CNBC Explains

Trump and China are ratcheting up tariffs. Here's what that means

How do tariffs work?
How do tariffs work?

Apple's iPhone, umbrellas and shoes were some of the goods that made up the $505 billion worth of China-made products imported to the U.S. in 2017.

While many items imported to the U.S. are not taxed, American import duties totaled up to $33.1 billion that year — or about 1.4 percent of the total value of all imported goods, according to Pew Research Center. That percentage makes U.S. import tariffs among the lowest in the world, the Washington-based think tank said.

Still, many economists say increased tariffs would hurt not only the countries targeted by U.S. duties, but also the American economy itself.

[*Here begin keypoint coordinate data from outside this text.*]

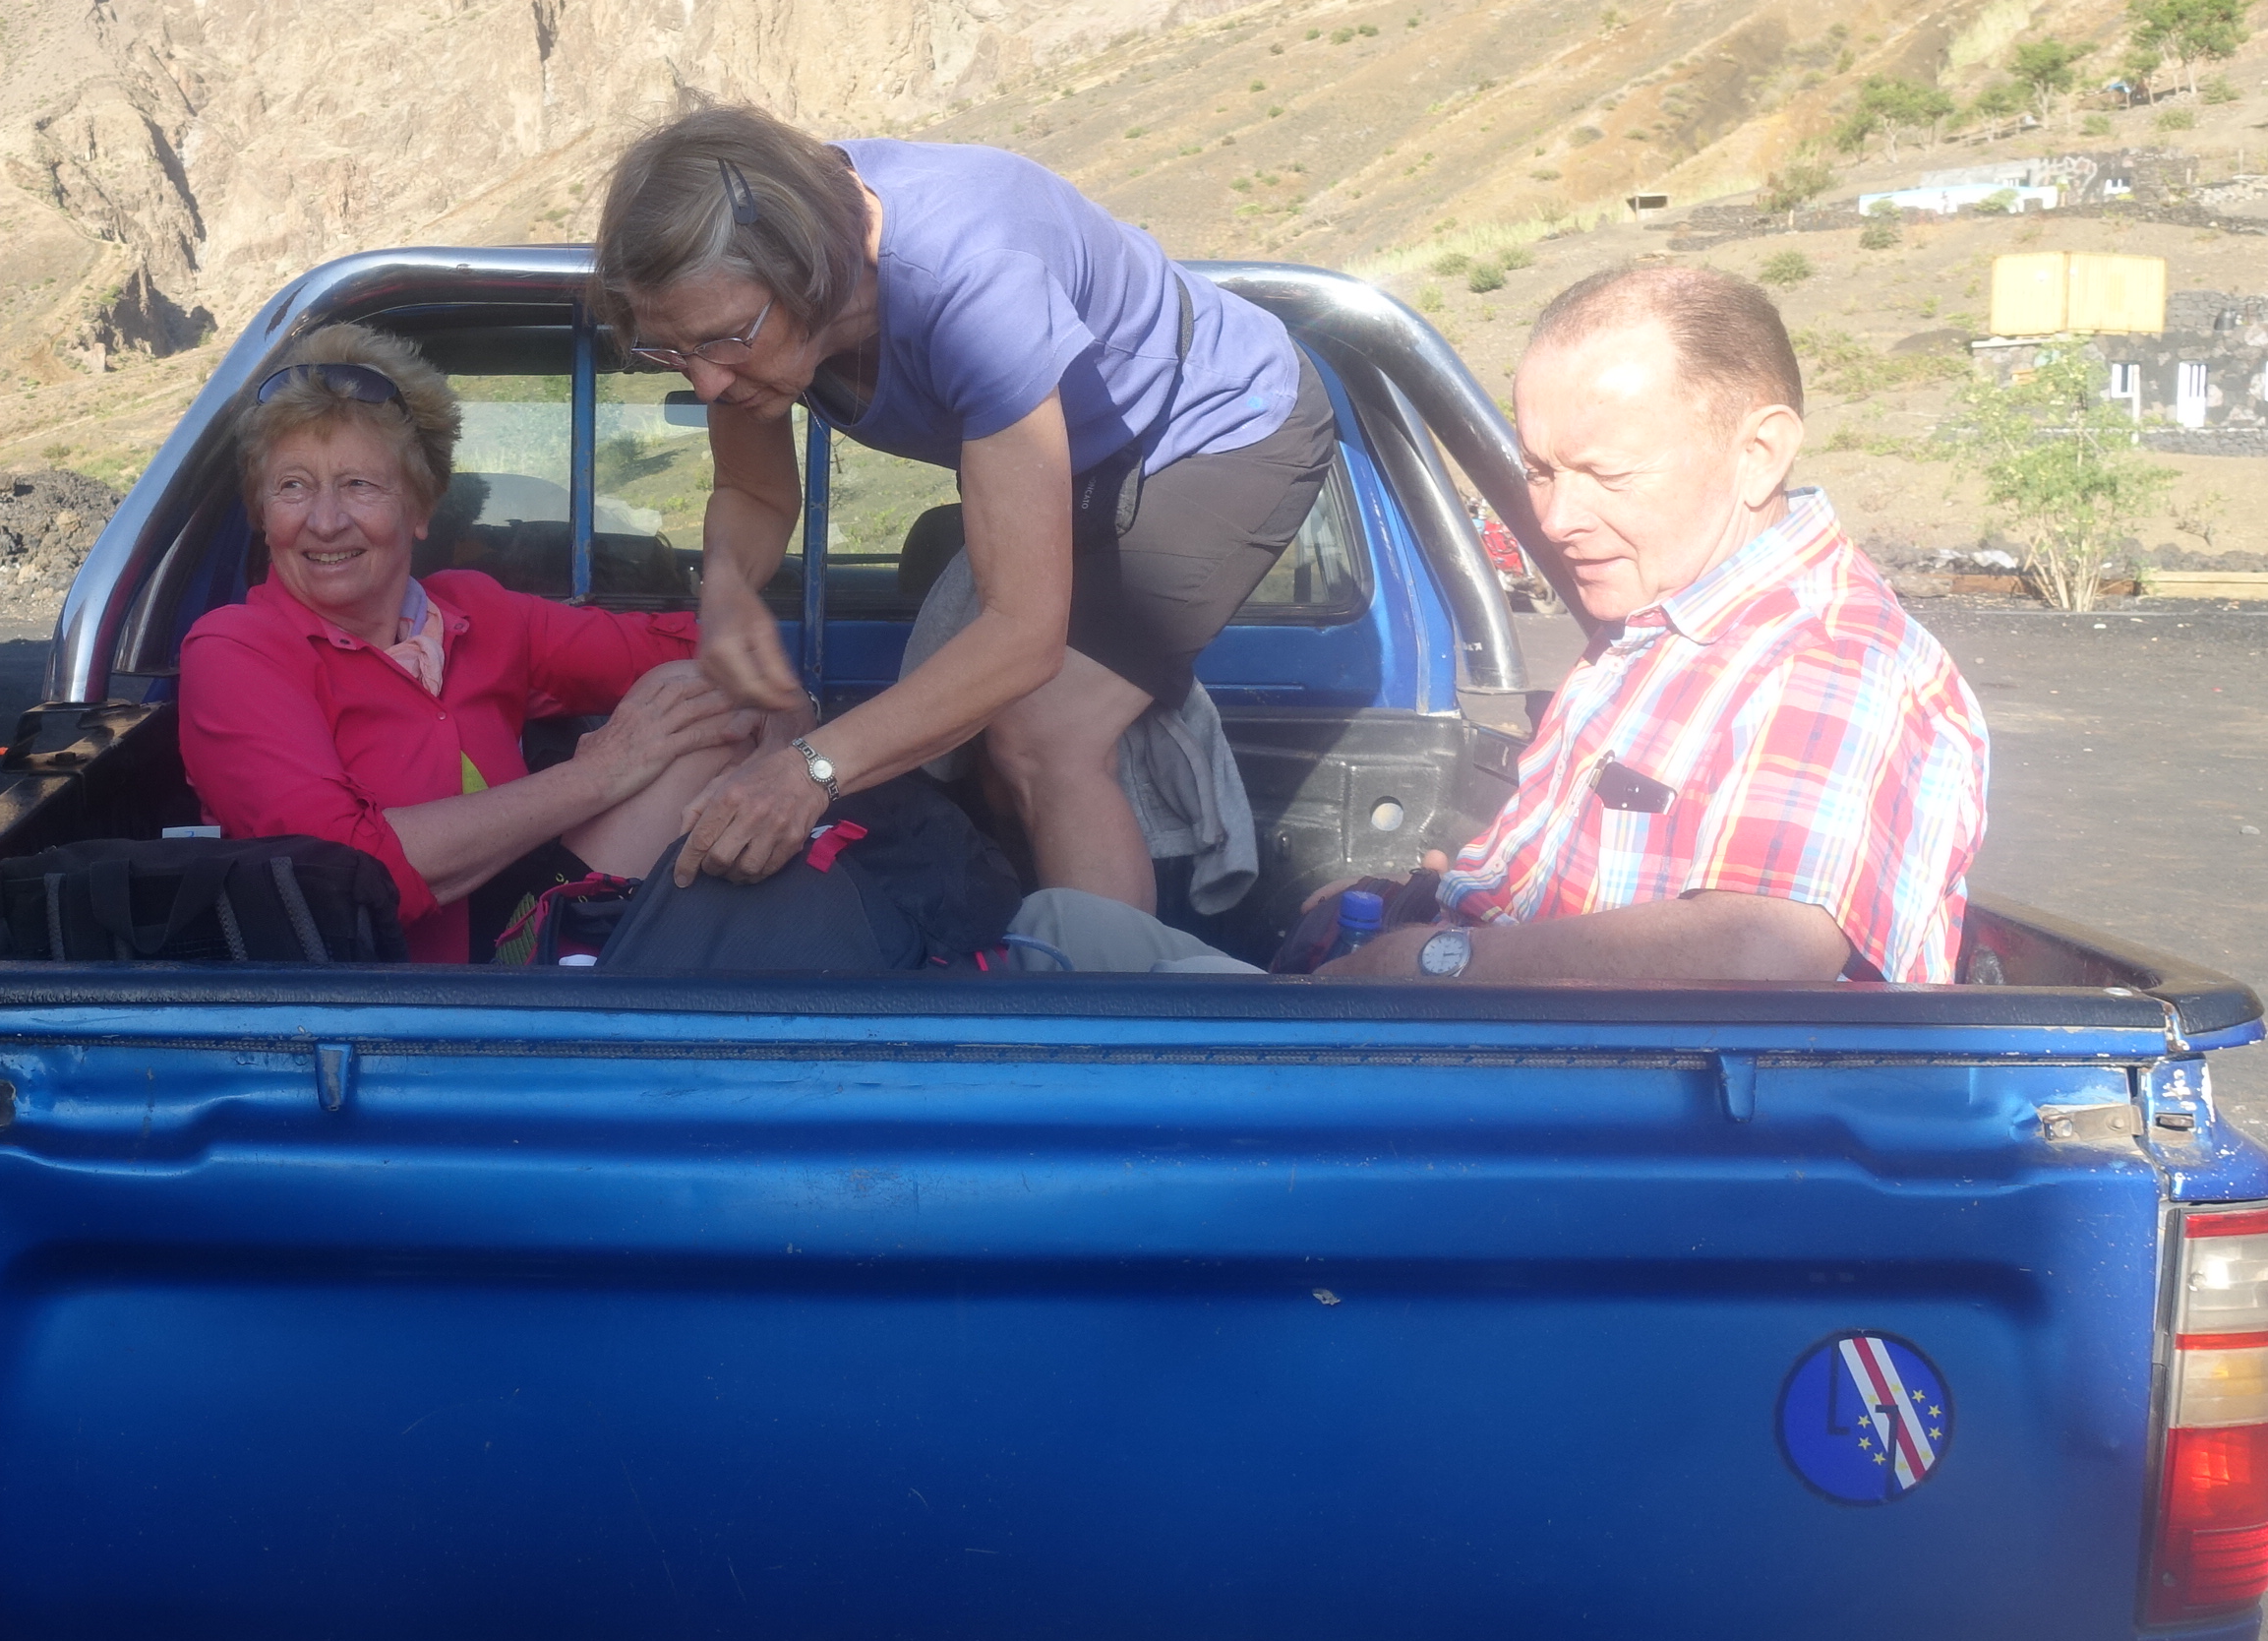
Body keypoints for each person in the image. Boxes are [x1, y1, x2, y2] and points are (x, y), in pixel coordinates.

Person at [590, 106, 1338, 905]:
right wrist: (728, 588)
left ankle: (1105, 983)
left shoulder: (972, 278)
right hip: (1074, 453)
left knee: (1042, 734)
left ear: (807, 270)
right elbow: (753, 492)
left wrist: (808, 771)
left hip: (1216, 427)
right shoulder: (738, 304)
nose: (706, 382)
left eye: (722, 341)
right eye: (671, 351)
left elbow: (1022, 636)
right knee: (967, 733)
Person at [1308, 264, 1987, 986]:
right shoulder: (1660, 615)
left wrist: (1428, 960)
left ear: (1758, 455)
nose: (1556, 520)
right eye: (1540, 471)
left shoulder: (1829, 657)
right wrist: (1411, 906)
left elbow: (1764, 950)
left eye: (1608, 475)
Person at [175, 323, 762, 962]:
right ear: (264, 514)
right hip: (366, 1005)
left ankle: (581, 984)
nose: (325, 520)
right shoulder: (234, 651)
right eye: (293, 486)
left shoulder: (475, 613)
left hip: (513, 949)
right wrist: (597, 775)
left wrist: (788, 735)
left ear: (421, 508)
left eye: (359, 485)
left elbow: (713, 654)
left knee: (693, 693)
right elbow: (341, 872)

"Any trade restriction is going to reduce trade and that's not going to be good for China and obviously not good for the U.S. in the long run," Hashem Pesaran, an economist at the University of Southern California, told CNBC.

A number of U.S companies have said increased tariffs hurt their businesses and increase prices for consumers.

"At the end of the day you become less efficient economically and therefore everybody will somehow suffer from it," Pesaran said.

However, many — including Pesaran — remain positive about the fate of global trade.

"I somehow am optimistic that it won't go that far," he said. "One thing we've learned as economists, is that trade is good for everybody."